In 2010, Obama signed the Wall Street Reform and Consumer Protection Act. This overhauled the nation's financial regulatory system.
Back to Backlash
The "Tea Party" emerged in 2009 as a right-wing, ultra-Republican party. They vehemently opposed most of Obama's policies.
In 2010, Obama helped repeal the military's "Don't Ask Don't Tell" policy and he renewed a nuclear arms reduction treaty with Russia.
New Directions in Foreign Policy
President Obama won the Nobel Peace Prize in 2009.
By 2011, Obama had withdrawn all American combat troops from Iraq.
Afghan insurgents made Afghanistan very unstable and made it difficult for American troops to leave. American troops began leaving Afghanistan in 2011.
Osama bin Laden was killed by American forces in Pakistan in 2011.
The Politics of Inequality
"Occupy Wall Street" began in 2011 as small demonstrations by young people who were upset about income inequality.
Income inequality grew between 1968 and 2012. It was likely caused by: increasing global competition; reduction in high-paying manufacturing jobs; growth of the financial sector; growth of part-time work; influx in low-skill immigrants.

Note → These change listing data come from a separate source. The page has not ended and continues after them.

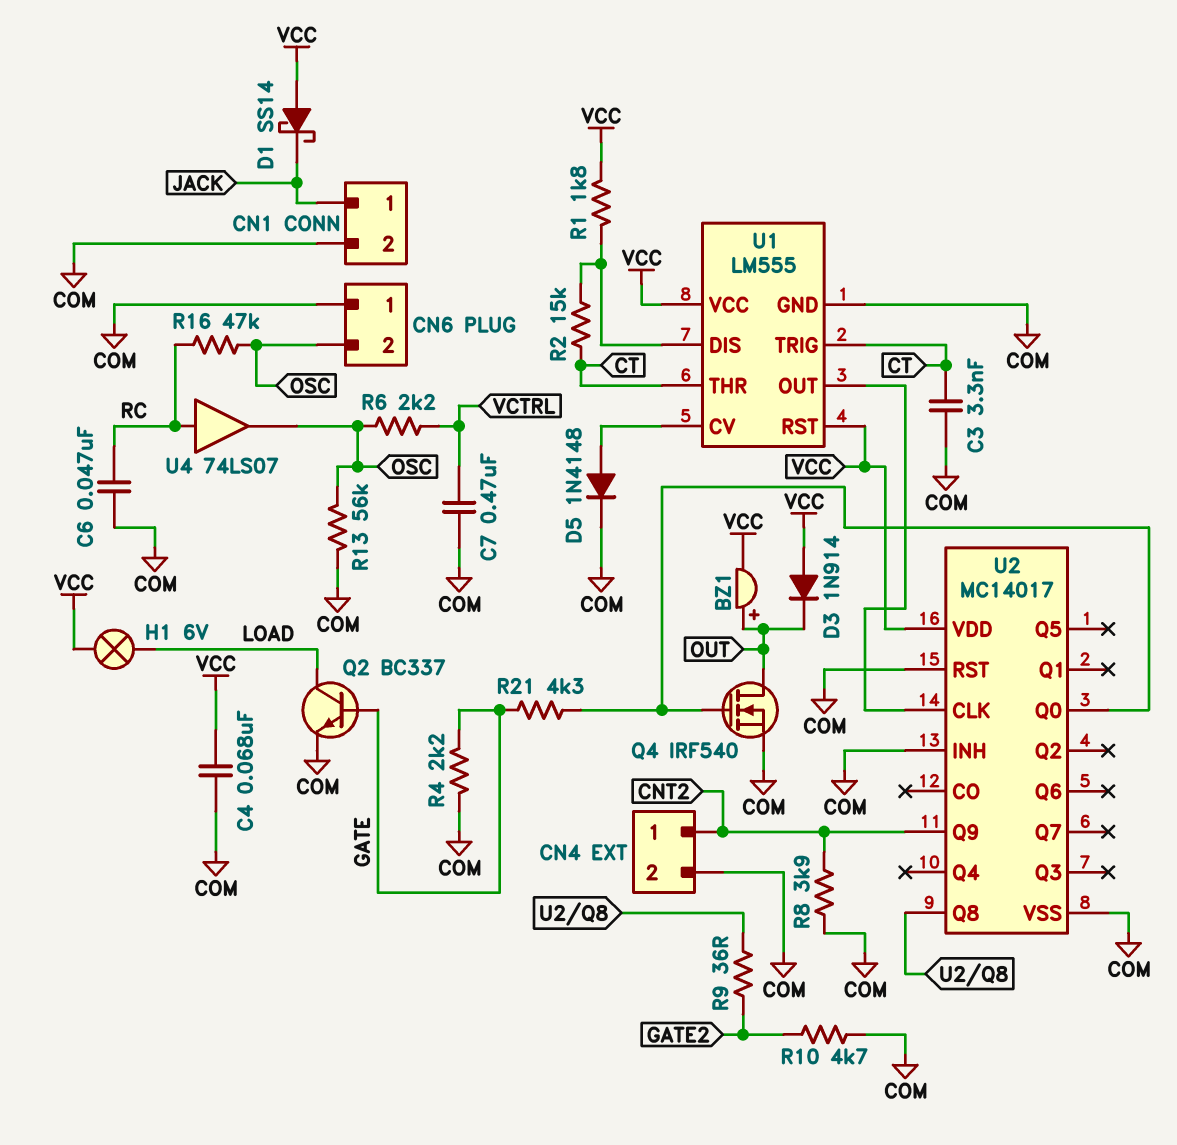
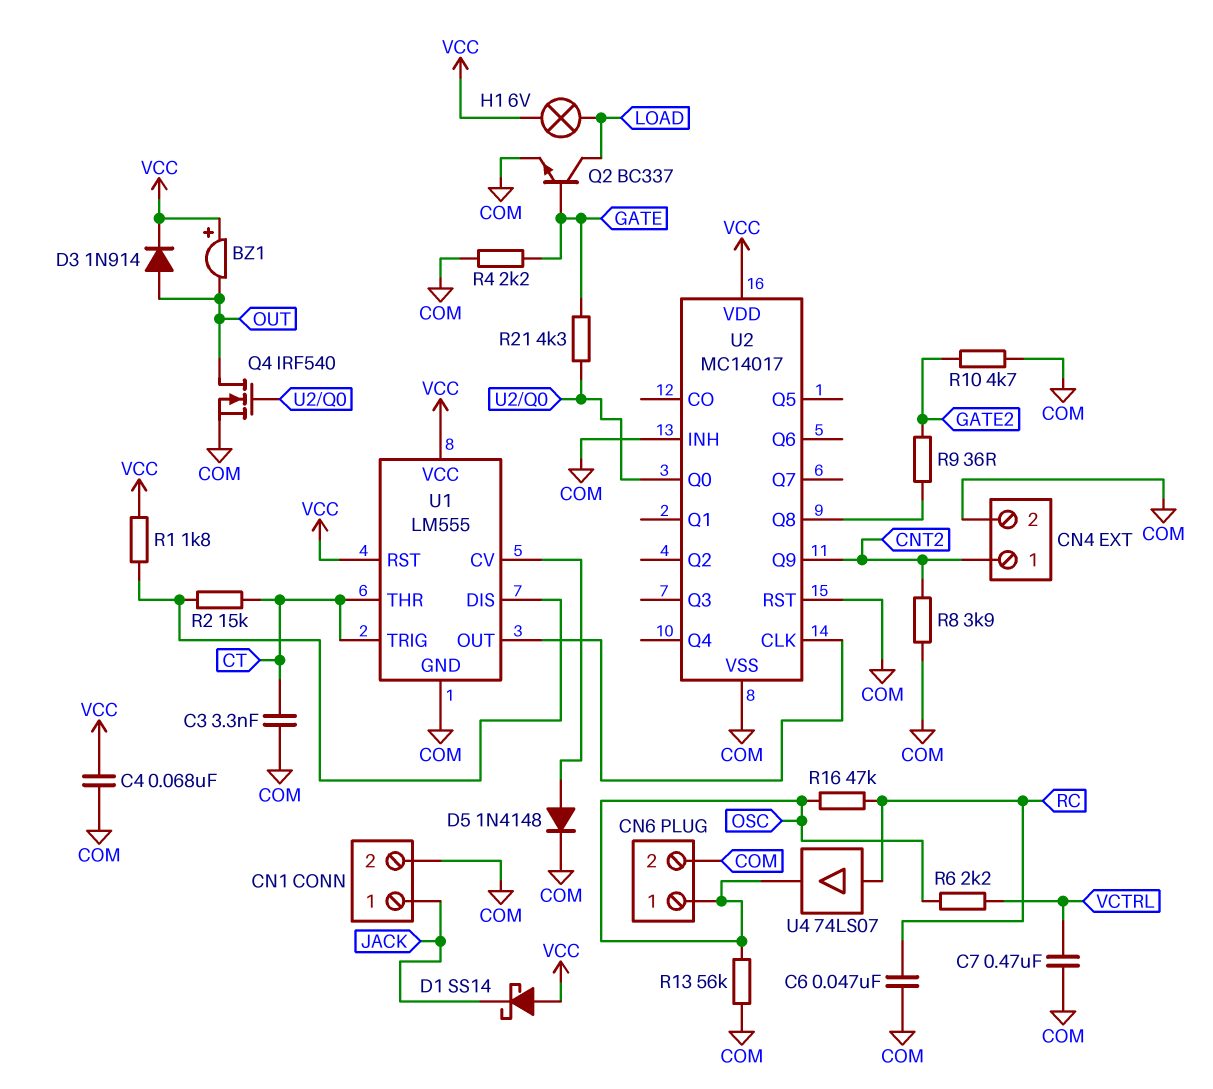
BZ1: buzzer (plus OUT, minus VCC) -> buzzer (plus VCC, minus OUT)
CN6 pin 1: COM -> OSC
CN6 pin 2: OSC -> COM
D3: diode 1N914 (A VCC, K OUT) -> diode 1N914 (A OUT, K VCC)

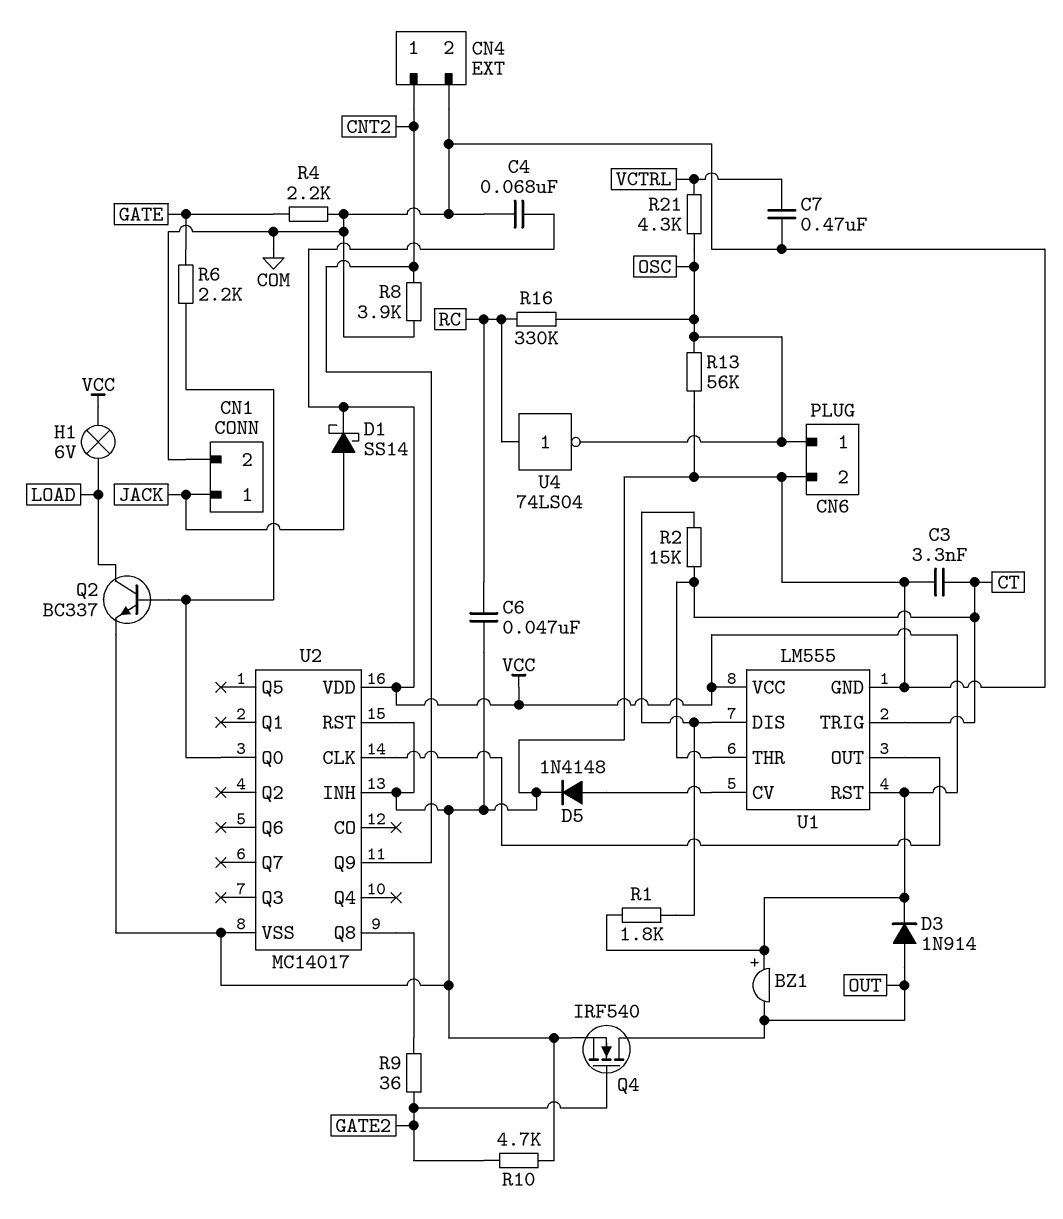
D1: schottky SS14 (A VCC, K JACK) -> schottky SS14 (A JACK, K VCC)
Q2: NPN BC337 (B GATE, C LOAD, E COM) -> NPN BC337 (B U2/Q0, C LOAD, E COM)
Q4: NMOS IRF540 (G U2/Q0, D OUT, S COM) -> NMOS IRF540 (G GATE2, D OUT, S COM)
R6: 2.2k (OSC, VCTRL) -> 2.2k (GATE, U2/Q0)
R16: 47k (OSC, RC) -> 330k (OSC, RC)
R21: 4.3k (GATE, U2/Q0) -> 4.3k (OSC, VCTRL)
U4: buffer 74LS07 (in RC, out OSC) -> NOT 74LS04 (in RC, out OSC)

Battling for the White House in 2012
Mitt Romney was the GOP nominee in the presidential election of 2012. He promised to repeal the Affordable Care Act and the Wall Street Reform Act.
The Supreme Court ruled in 2010 in Citzens United v. Federal Election Commission that corporations, unions, and advocacy groups could not be limited in how much money they spent on political campaigns. This ruling vastly increased the amount of money spent on campaigns.
Obama won the election of 2012.
Despite losing the presidential election of 2012, congressional Republicans continued to oppose Obama's policies.
The GOP forced a government shutdown in 2013 when they prevented Congress from passing a budget.
Citizenship and Civil Rights
Obama tried to pass the DREAM Act in 2010, but it was blocked by congressional Republicans. The bill would have given undocumented youths a path to citizenship if they had graduated from college or served in the U.S. armed forces.
Anti-immigration sentiment swept over America as people were concerned that the U.S. could not absorb the influx of immigrants. Studies showed that immigrants actually took jobs that Americans didn't want. Immigrants also paid more dollars in taxes than they received in welfare.
In 2013, the Supreme Court ruled that the 1996 Defense of Marriage Act was unconstitutional. The Act had denied federal benefits to same-sex couples.
In 2013, it was revealed through government leaks that the National Security Agency (NSA) had been spying on Americans.
Gridlock Grinds On
In the midterm elections of 2014, Republicans expanded their majority in the House and took control of the Senate. Republicans gains were likely due to dissatisfactions with the Democratic party.